| INPUT DATA |
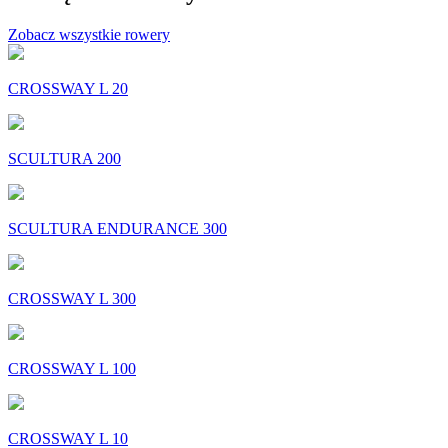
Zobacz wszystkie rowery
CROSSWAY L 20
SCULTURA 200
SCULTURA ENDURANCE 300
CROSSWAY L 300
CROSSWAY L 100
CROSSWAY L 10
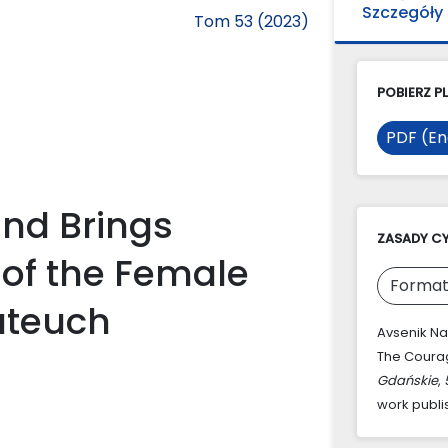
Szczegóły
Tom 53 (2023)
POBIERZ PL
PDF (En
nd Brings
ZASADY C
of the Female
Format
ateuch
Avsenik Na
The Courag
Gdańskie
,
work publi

* * *

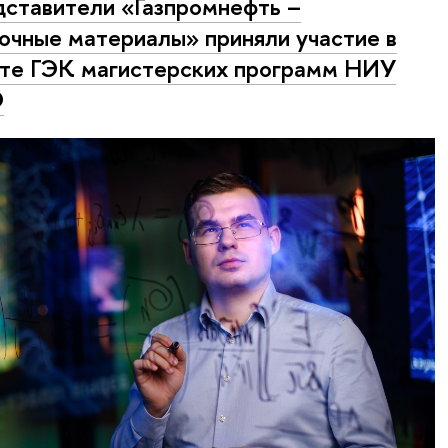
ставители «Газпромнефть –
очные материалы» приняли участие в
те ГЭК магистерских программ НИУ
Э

| WORK ORDER |
In the entries above, count each line holding "CROSSWAY" and report the total and nothing more.

| OUTPUT OF THE EXERCISE |
4